First, I really need to say how amazed and grateful I am to the hundreds of well wishes and millions of prayers that have been made on my behalf. My mail box is full each day (both the one by the drive way and the one in my PC), many of you have posted beautiful blog entries with prayers and encouragement, and I have dozens of phone calls and visitors each day. I am overwhelmed by your kindness and the goodness of the Lord which He is sending to me through you all.
Second, I wanted to let you all know that I am making a steady recovery from the surgery (today marks two weeks). I am nearly off the pain medication, I am sleeping pretty well (though night sweats and nightmares don’t help), and I am nearly walking upright again after being hunched to protect my belly the past several days.
Also, I have begun having hot flashes, and I am trying to convince myself they are a result of the pain or the pain medication. Most likely, however, they are signs of early menopause which my body has been thrust into. Having an unexpected hysterectomy has been more difficult emotionally than I had imagined, and the hormonal changes I am/will experience are likely contributing to the emotion. But even for these pains in my heart, I know the Lord can bring healing and peace.
Today, I learned more about the general treatment plan to attack my cancer. Not surprisingly for those who know some of my other health history, I have a rare form of uterine cancer that acts more like ovarian cancer. The good news, according to the radiation oncologist, is that this makes chemotherapy much more effective. The bad news is that my other health problems — lupus and recurrent transverse myelitis — will definitely complicate the chemotherapy process. I am praying for great wisdom among my medical providers.
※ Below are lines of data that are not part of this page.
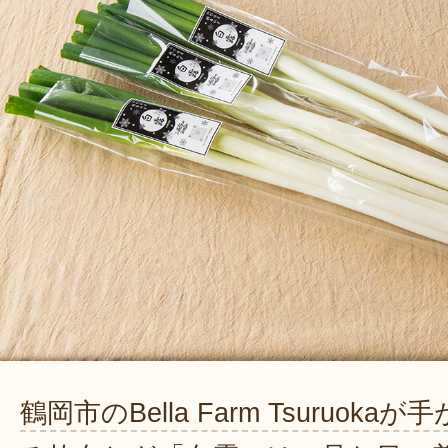
鶴岡市のBella Farm Tsuruokaが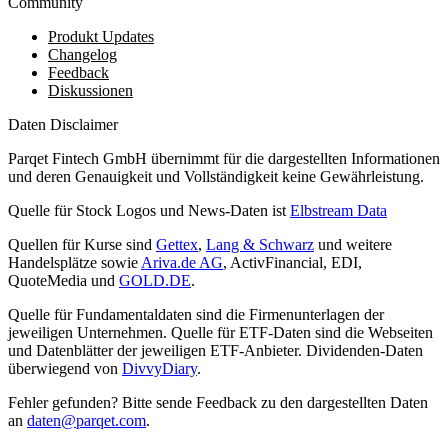
Community
Produkt Updates
Changelog
Feedback
Diskussionen
Daten Disclaimer
Parqet Fintech GmbH übernimmt für die dargestellten Informationen
und deren Genauigkeit und Vollständigkeit keine Gewährleistung.
Quelle für Stock Logos und News-Daten ist
Elbstream Data
Quellen für Kurse sind
Gettex
,
Lang & Schwarz
und weitere
Handelsplätze sowie
Ariva.de AG
, ActivFinancial, EDI,
QuoteMedia und
GOLD.DE
.
Quelle für Fundamentaldaten sind die Firmenunterlagen der
jeweiligen Unternehmen. Quelle für ETF-Daten sind die Webseiten
und Datenblätter der jeweiligen ETF-Anbieter. Dividenden-Daten
überwiegend von
DivvyDiary
.
Fehler gefunden? Bitte sende Feedback zu den dargestellten Daten
an
daten@parqet.com
.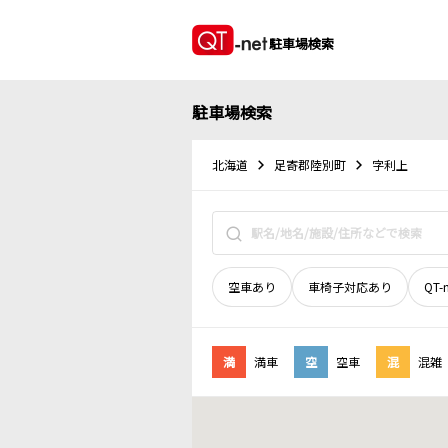
駐車場検索
駐車場検索
北海道
足寄郡陸別町
字利上
空車あり
車椅子対応あり
QT-
満
満車
空
空車
混
混雑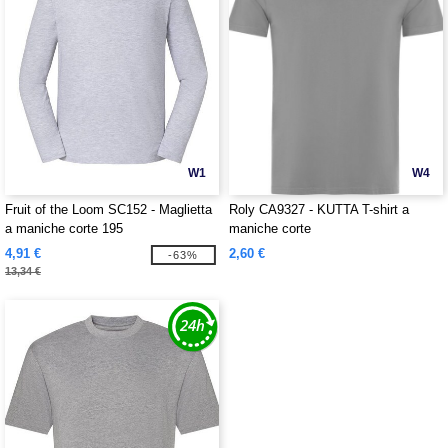
W1
W4
Fruit of the Loom SC152 - Maglietta
Roly CA9327 - KUTTA T-shirt a
a maniche corte 195
maniche corte
4,91 €
2,60 €
-63%
13,34 €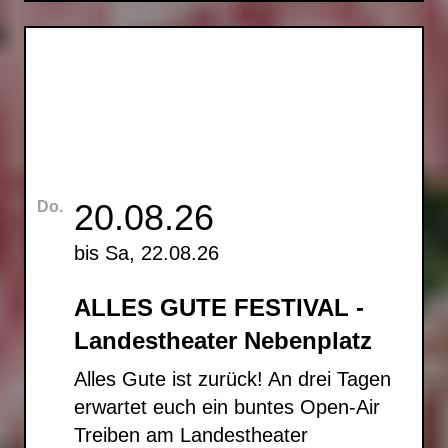
20.08.26
Do.
bis Sa, 22.08.26
ALLES GUTE FESTIVAL -
Landestheater Nebenplatz
Alles Gute ist zurück! An drei Tagen
erwartet euch ein buntes Open-Air
Treiben am Landestheater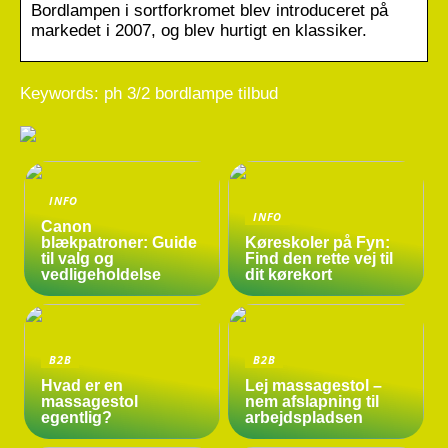
Bordlampen i sortforkromet blev introduceret på
markedet i 2007, og blev hurtigt en klassiker.
Keywords: ph 3/2 bordlampe tilbud
INFO
INFO
Canon
blækpatroner: Guide
Køreskoler på Fyn:
til valg og
Find den rette vej til
vedligeholdelse
dit kørekort
B2B
B2B
Hvad er en
Lej massagestol –
massagestol
nem afslapning til
egentlig?
arbejdspladsen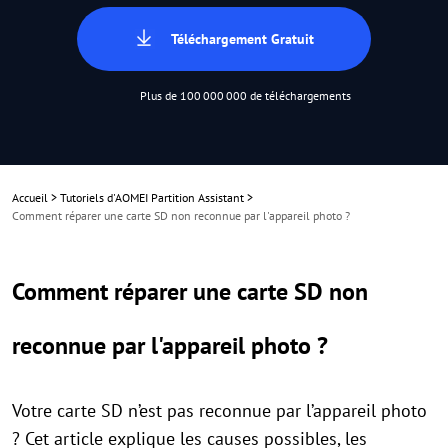
Téléchargement Gratuit
Plus de 100 000 000 de téléchargements
Accueil
>
Tutoriels d'AOMEI Partition Assistant
>
Comment réparer une carte SD non reconnue par l'appareil photo ?
Comment réparer une carte SD non
reconnue par l'appareil photo ?
Votre carte SD n’est pas reconnue par l’appareil photo
? Cet article explique les causes possibles, les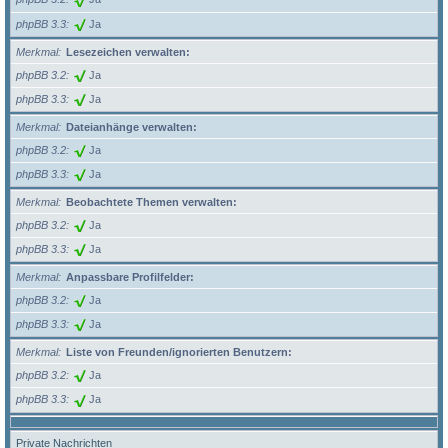
phpBB 3.3
Ja
Merkmal
Lesezeichen verwalten:
phpBB 3.2
Ja
phpBB 3.3
Ja
Merkmal
Dateianhänge verwalten:
phpBB 3.2
Ja
phpBB 3.3
Ja
Merkmal
Beobachtete Themen verwalten:
phpBB 3.2
Ja
phpBB 3.3
Ja
Merkmal
Anpassbare Profilfelder:
phpBB 3.2
Ja
phpBB 3.3
Ja
Merkmal
Liste von Freunden/ignorierten Benutzern:
phpBB 3.2
Ja
phpBB 3.3
Ja
Private Nachrichten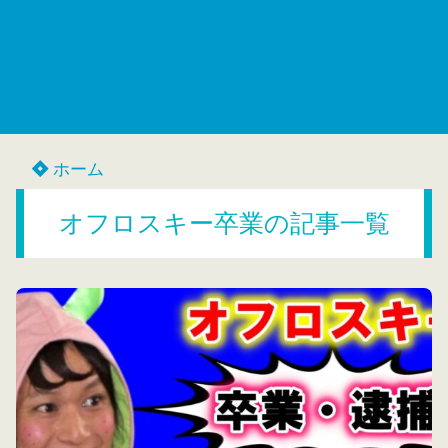
ホーム
オフロスキー卒業の記事一覧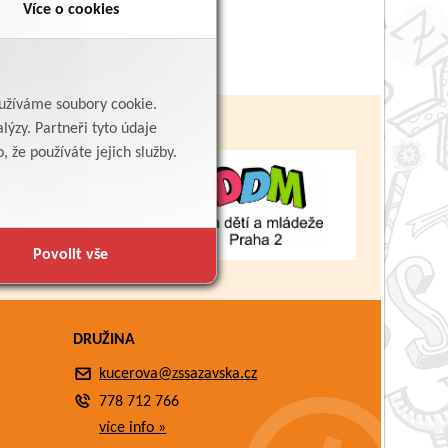
Více o cookies
yužíváme soubory cookie.
lýzy. Partneři tyto údaje
 že používáte jejich služby.
Povolit vše
DRUŽINA
kucerova@zssazavska.cz
778 712 766
více info »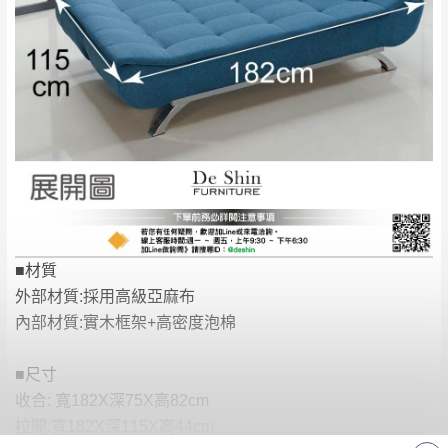
有商品一年保固之服務。
遇百貨周年慶期間，恕暫停百貨公司相關運送 》
無回收家具服務，若需回收家俱可聯絡當地請清潔隊
▪️
訂單成立
時請儘速於三日內完成付款，
交易恕不
回收,免付費清運專線：0800-085-717
殺價，商品均已最低價格售出
，且在特定時日會給
予折扣，請密切注意。
▪️
三
日內若未接獲您的匯款或轉帳通知，商品將不
予保留(訂單自動取消)。
▪️
無回收家具服務，若需回收家具可聯絡當地請清
潔隊回收,免付費清運專線：0800-085-717。
■材質
外部材質:採用高級亞麻布
內部材質:實木框架+高密度泡棉
■尺寸
收合: 寬182X深75X高82cm
拉開:寬182X深115X高44cm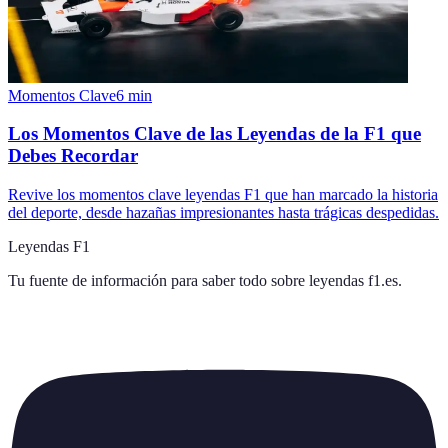
Momentos Clave
6
min
Los Momentos Clave de las Leyendas de la F1 que
Debes Recordar
Revive los momentos clave leyendas F1 que han marcado la historia
del deporte, desde hazañas impresionantes hasta trágicas despedidas.
Leyendas F1
Tu fuente de información para saber todo sobre
leyendas f1.es
.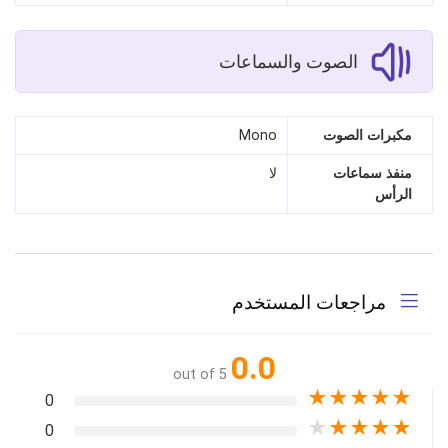
الصوت والسماعات
مكبرات الصوت
Mono
منفذ سماعات
لا
الرأس
مراجعات المستخدم
0.0
out of 5
★
★
★
★
★
0
★
★
★
★
★
0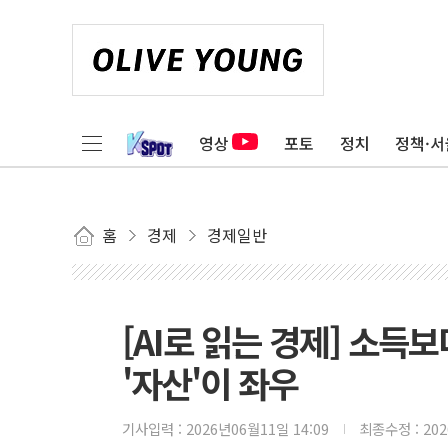
영상
포토
정치
정책·서
홈
경제
경제일반
[AI로 읽는 경제] 소득
'자산'이 좌우
기사입력 :
2026년06월11일 14:09
최종수정 :
20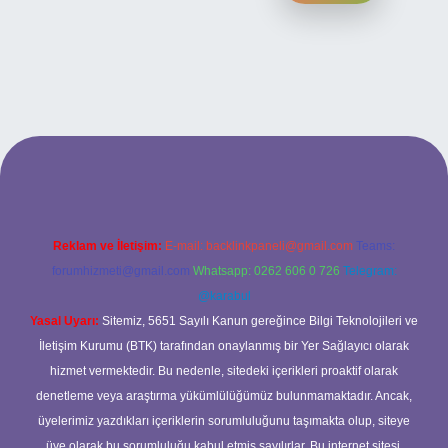
 yeni giriş
ilbet yeni giriş
grandoperabet
betexper
Reklam ve İletişim:
E-mail:
backlinkpaneli@gmail.com
Teams:
forumhizmeti@gmail.com
Whatsapp: 0262 606 0 726
Telegram:
@karabul
Yasal Uyarı:
Sitemiz, 5651 Sayılı Kanun gereğince Bilgi Teknolojileri ve
İletişim Kurumu (BTK) tarafından onaylanmış bir Yer Sağlayıcı olarak
hizmet vermektedir. Bu nedenle, sitedeki içerikleri proaktif olarak
denetleme veya araştırma yükümlülüğümüz bulunmamaktadır. Ancak,
üyelerimiz yazdıkları içeriklerin sorumluluğunu taşımakta olup, siteye
üye olarak bu sorumluluğu kabul etmiş sayılırlar. Bu internet sitesi,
Chemotherapy will be a two-day regimen beginning November 1 and 2, and recurring every three weeks for 6-8 cycles. Radiation will be a 30-minute treatment once a week for five Tuesdays in a row beginning November 6. Getting through the first week of November will be a big test for what the next six months will be like.
Apart from these details of my recovery, I also have been struggling with how to think about my cancer. Many of you have called this process a battle, a fight, or a struggle. And I know that these metaphors are helpful to so many people in understanding their response to the disease. I hope that those of you who are thinking about my own situation in these terms will continue to do so if it is helpful for you to pray for or encourage me.
For myself, I am looking for a different metaphor. As hopeful as I am that I will be healed from cancer and live a long life, I also know that cancer sometimes ends in death. For me, thinking about this process as a fight means to die is a defeat. I don’t want to see death that way. Physical death and eternal life to follow is going to be my end whether it is in two years or twenty. Either way, I win. To help me think about my situation, I am looking for a picture that includes suffering and persevering and joy and hope, but that also allows for both living and dying.
In other words, I am looking for a metaphor for the Christian life that I can pare down and claim for my own during this very difficult period. But I haven’t found it yet and would love your ideas to help me think well about this cancer and God’s plan for me.
Thanks to you all for being with me in this.